Specifically, Gundotra says that his company was confused by Apple’s claims that the Series 4 will be the first over-the-counter ECG testing device for consumers. AliveCor is a 49-employee startup that makes over-the-counter ECG testing devices and software, including an FDA-cleared band for the Apple Watch, called KardiaBand, and a version that attaches to a smartphone, called Kardia.

Gundotra was also surprised by Apple’s claims of ECG primacy

“We were watching [the announcement], and we were surprised,” Gundotra said. “It was amazing, it was like us being on stage, with the thing we’ve been doing for 7 years,” referring to AliveCor’s product for detecting atrial fibrillation  (AFib), a tough-to-spot heart disorder that manifests as an irregular, often quick heart rate that can cause poor circulation.

“Although when they said they were first to go over-the-counter, we were surprised,” he continued. “Apple doesn’t like to admit they copy anyone, even in the smallest things. Their own version of alternative facts.”

One man’s alternative fact is another (less polite) man’s lie.

Gundotra apparently views Apple’s entry as a good thing

“We love that Apple is validating AFib; just wait until you see what AliveCor is going to do next,” he said. “We were a great restaurant in a remote section of town, and someone just opened a giant restaurant right next to us, bringing a lot more attention.”

And as I pointed out previously, the AliveCor mobile ECG device (not the Kardia Band) is significantly cheaper than an Apple Watch and has multiple studies showing its accuracy. Interestingly, Gundotra indicates AliveCor sales has increased after the Apple announcement,.

“Ours is $99, theirs is $399, our sales popped yesterday, big time,”

Antialternafactively Yours,

-ACP

8 thoughts on “Apple’s Alternative Facts And The Giant Watch Restaurant Next Door To AliveCor”

  1. i purchased the Kardio band a few months in hopes of using it with the Apple 4 watch. Can i or do i need to buy an older modtl.

    1. It should work with Apple 4 Watch. I’ll double check with the company but my understanding is that all apps will seamlessly transfer from older
      Apple Watches to the newer. (Unless Apple does something to sabotage AliveCor)

  2. Looking up the compatibility lists, I see Kardia supports more of the older Android phones than Apple.
    Yet another good reason to use a dedicated device (Kardia) for a serious purpose rather than an expensive, multi-function gadget that invariably is a compromise.

  3. I was quite frustrated seeing that, as well.
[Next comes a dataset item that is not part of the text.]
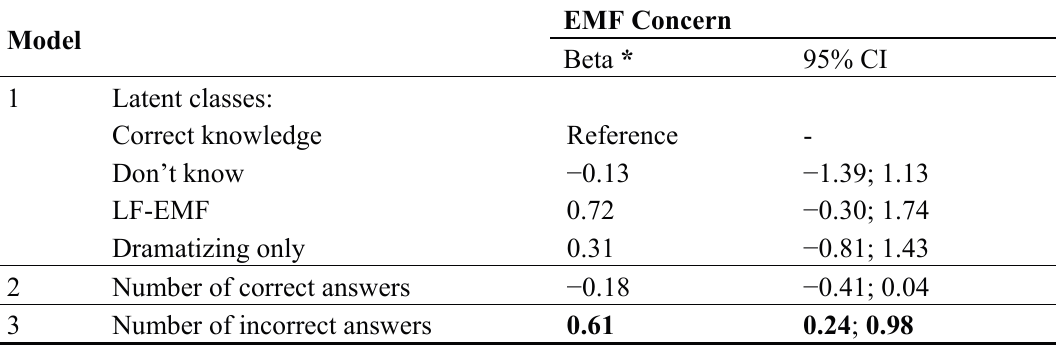
Table 5. Multiple linear regression models on the outcome “EMF concern” considering numbers of correct and incorrect answers, and latent knowledge classes, GPs in Germany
    It was also surprising to see the tweets from stock analysts who know very little about EKGs and medicine. They seemed to think a single-lead EKG is a miracle-worker that diagnoses “heart disease”—quite a broad category.

    I’m still waiting on the QardioCore (continuous EKG monitor) which has been approved in Europe but not by the FDA yet.

    1. John,
      Yes. The device is particularly useful when used in conjunction with a physician pre and post electrical shock for atrial fibrillation. My office can provide you information on connecting with me through the cloud

  4. This (releasing a feature not ready at launch, and without having resolved differences with Alivecor, one way or the other, collab or anti) would not have happened under Steve Jobs. Generally speaking, Apple product quality has slowly gone downhill, good short term for profits, not so long term.
    I can see now Alivecor pushing harder to work with Android, maybe Samsung and Microsoft who need to catch up on medical tech.